French workers, who will discuss another round of strike action on August 27, aren’t the only unhappy employees: Dutch pilots, under the KLM arm of the group, threatened to strike over working conditions as well. On August 13, KLM released a statement saying that “Regrettably, negotiations are in a difficult phase” with Dutch Airline Pilots Association VNV over “desired reduction in work pressure and improvement of the work-life balance of pilots.” VNV has threatened to strike in as soon as four weeks if the pilots’ requests are not met, and has demanded that KLM hire new flight personnel as soon as possible in order to allow pilots more time off between flights. However, KLM stated that, although the airline has already begun recruiting new pilots, it cannot meet all of the pilots’ demands.

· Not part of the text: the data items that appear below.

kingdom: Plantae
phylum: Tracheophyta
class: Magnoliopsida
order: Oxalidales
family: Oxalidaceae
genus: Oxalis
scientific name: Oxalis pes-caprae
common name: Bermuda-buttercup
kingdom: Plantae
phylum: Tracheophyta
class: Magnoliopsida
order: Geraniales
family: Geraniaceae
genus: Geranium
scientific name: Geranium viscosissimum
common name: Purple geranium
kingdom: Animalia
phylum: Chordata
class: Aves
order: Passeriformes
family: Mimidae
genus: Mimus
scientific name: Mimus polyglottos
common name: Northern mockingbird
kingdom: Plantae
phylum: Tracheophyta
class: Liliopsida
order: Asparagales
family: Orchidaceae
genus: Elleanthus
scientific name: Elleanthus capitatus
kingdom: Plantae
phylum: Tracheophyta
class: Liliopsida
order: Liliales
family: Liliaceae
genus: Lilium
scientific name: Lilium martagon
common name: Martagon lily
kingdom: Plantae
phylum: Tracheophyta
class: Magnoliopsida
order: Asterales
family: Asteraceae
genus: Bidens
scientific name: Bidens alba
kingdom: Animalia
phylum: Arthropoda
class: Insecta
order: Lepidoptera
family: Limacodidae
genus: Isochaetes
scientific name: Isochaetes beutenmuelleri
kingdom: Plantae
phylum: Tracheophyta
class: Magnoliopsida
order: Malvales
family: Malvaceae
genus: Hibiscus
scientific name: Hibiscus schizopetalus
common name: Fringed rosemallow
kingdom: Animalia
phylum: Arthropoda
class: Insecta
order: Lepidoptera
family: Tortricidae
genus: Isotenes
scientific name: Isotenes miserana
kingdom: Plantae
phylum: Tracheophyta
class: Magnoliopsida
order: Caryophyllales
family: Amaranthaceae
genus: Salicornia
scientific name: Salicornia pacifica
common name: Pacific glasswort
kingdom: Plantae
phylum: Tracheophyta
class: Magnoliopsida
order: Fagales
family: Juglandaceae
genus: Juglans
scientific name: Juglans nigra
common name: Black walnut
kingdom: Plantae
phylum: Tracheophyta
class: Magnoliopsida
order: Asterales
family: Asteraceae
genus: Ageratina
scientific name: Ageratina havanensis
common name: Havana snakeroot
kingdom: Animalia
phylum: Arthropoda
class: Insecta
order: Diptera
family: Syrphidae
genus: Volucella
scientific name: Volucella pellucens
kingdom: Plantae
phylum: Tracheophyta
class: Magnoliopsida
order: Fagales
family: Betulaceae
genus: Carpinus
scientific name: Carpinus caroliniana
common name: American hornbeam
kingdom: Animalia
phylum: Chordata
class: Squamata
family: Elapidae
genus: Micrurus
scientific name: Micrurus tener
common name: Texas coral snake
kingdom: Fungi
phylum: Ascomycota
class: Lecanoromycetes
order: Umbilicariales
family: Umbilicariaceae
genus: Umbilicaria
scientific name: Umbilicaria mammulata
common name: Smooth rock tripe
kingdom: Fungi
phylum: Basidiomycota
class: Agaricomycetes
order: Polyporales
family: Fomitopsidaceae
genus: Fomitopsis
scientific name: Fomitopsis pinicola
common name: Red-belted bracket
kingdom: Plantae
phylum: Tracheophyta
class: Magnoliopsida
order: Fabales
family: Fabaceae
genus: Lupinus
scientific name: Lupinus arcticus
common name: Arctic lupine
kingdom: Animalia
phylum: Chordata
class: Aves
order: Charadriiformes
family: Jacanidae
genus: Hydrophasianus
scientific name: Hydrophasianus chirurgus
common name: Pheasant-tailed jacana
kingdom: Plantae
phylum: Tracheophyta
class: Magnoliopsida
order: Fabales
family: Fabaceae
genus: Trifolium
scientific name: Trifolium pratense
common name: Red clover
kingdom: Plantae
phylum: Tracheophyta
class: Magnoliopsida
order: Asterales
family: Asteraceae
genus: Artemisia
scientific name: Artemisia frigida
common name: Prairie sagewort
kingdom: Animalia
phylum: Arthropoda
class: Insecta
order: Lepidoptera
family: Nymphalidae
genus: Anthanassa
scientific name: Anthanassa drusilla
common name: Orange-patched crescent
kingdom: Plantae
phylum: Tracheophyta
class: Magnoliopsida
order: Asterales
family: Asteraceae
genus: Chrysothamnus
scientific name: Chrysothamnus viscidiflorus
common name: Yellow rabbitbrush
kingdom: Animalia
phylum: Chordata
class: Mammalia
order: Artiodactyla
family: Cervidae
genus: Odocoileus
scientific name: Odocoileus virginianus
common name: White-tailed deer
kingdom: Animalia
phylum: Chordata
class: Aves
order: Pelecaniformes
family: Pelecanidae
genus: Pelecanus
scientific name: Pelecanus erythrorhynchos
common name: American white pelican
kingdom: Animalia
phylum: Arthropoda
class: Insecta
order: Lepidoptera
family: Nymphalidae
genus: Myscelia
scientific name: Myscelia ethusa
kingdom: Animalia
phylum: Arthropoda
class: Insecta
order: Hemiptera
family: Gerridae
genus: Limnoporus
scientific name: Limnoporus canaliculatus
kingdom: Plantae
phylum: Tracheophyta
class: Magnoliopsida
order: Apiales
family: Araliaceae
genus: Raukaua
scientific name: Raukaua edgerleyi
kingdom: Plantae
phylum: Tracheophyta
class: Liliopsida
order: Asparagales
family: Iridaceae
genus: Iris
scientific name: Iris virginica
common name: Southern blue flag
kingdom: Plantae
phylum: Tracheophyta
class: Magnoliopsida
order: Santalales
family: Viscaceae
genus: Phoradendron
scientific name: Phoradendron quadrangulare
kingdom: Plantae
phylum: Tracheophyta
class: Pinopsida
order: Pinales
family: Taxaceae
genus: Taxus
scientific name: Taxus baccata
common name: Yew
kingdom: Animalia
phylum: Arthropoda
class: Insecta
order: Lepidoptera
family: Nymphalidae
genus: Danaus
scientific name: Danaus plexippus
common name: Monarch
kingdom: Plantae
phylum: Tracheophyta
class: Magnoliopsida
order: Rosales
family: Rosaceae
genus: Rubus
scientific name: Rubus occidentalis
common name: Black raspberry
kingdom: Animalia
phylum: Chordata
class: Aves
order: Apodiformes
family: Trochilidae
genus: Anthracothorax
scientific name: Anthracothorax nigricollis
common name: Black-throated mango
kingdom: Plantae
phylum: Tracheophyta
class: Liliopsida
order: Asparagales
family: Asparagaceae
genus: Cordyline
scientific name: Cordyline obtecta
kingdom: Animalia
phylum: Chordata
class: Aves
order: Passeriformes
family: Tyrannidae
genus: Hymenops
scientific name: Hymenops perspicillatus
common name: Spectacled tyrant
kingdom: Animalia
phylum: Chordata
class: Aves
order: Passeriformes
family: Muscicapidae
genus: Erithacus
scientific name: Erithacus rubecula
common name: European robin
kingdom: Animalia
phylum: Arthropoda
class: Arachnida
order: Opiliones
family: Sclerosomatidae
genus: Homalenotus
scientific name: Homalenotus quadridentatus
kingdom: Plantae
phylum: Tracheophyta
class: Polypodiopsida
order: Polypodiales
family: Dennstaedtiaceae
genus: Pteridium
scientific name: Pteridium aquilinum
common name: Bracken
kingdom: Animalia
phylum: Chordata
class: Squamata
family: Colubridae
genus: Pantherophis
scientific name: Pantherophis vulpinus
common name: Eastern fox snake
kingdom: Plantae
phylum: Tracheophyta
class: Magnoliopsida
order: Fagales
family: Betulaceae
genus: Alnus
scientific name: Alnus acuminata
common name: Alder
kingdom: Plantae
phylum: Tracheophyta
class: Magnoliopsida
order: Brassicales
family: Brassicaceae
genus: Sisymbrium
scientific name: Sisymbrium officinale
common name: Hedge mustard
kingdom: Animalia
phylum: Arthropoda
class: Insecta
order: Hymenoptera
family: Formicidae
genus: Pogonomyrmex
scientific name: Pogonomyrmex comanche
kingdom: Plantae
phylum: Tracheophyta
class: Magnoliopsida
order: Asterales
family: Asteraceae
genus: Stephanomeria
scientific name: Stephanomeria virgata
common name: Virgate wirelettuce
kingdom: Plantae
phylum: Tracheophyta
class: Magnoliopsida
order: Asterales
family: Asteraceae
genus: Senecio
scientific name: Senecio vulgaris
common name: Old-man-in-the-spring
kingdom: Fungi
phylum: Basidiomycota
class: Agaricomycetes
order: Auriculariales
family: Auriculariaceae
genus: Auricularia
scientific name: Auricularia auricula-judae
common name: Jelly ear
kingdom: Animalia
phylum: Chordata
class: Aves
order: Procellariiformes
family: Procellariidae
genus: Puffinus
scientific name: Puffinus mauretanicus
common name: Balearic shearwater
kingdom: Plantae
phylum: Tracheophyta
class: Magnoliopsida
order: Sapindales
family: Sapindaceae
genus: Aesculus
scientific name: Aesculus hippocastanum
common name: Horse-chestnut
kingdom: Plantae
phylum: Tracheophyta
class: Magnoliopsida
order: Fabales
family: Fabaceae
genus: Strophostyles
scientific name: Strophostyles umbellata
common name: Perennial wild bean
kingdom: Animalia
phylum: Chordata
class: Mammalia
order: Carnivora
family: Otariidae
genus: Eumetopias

Air France and KLM formed the “first major cross-border airline merger” in 2003, although the two airlines have always maintained independent operations. While KLM had been struggling at the time of the merger, the Dutch airline has been more successful at cutting costs in the 15 years since. KLM recently was able to negotiate several cost-cutting deals with employees which have bolstered the airline’s profitability, putting the carrier in a stronger position than its French counterpart.

“Our pilots have given up a lot in recent years, making KLM profitable”, VNV spokesman Joost van Doesburg said. “Now it’s time for KLM to deal with its exhausted staff.”